» **Provided entries**
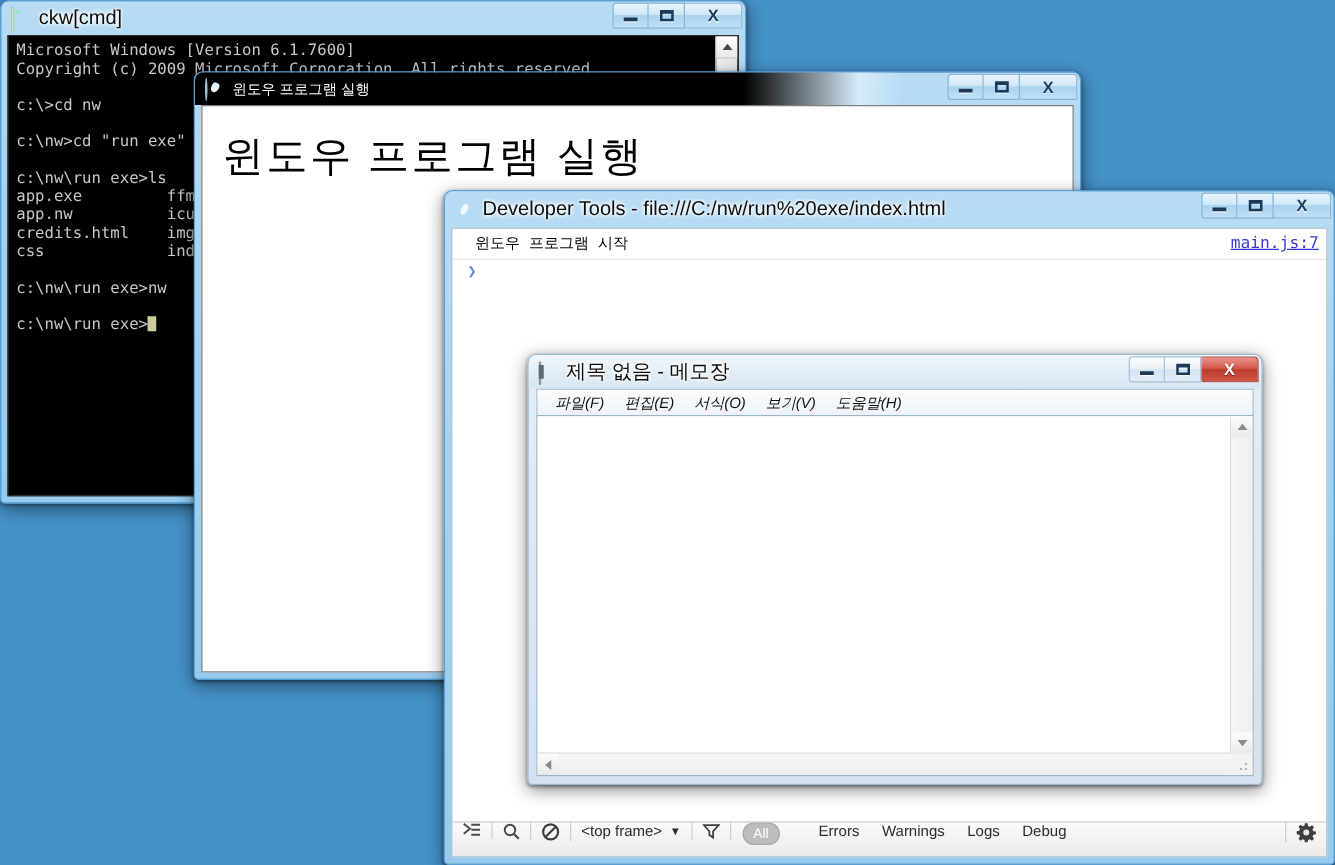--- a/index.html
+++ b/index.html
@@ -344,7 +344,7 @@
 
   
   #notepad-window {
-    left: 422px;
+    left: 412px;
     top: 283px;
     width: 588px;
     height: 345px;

» **Action item**
Each entry is to be returned precisely as it appears, but the pictures are to be dropped.

» **Task response**
--- a/index.html
+++ b/index.html
@@ -344,7 +344,7 @@
 
   
   #notepad-window {
-    left: 422px;
+    left: 412px;
     top: 283px;
     width: 588px;
     height: 345px;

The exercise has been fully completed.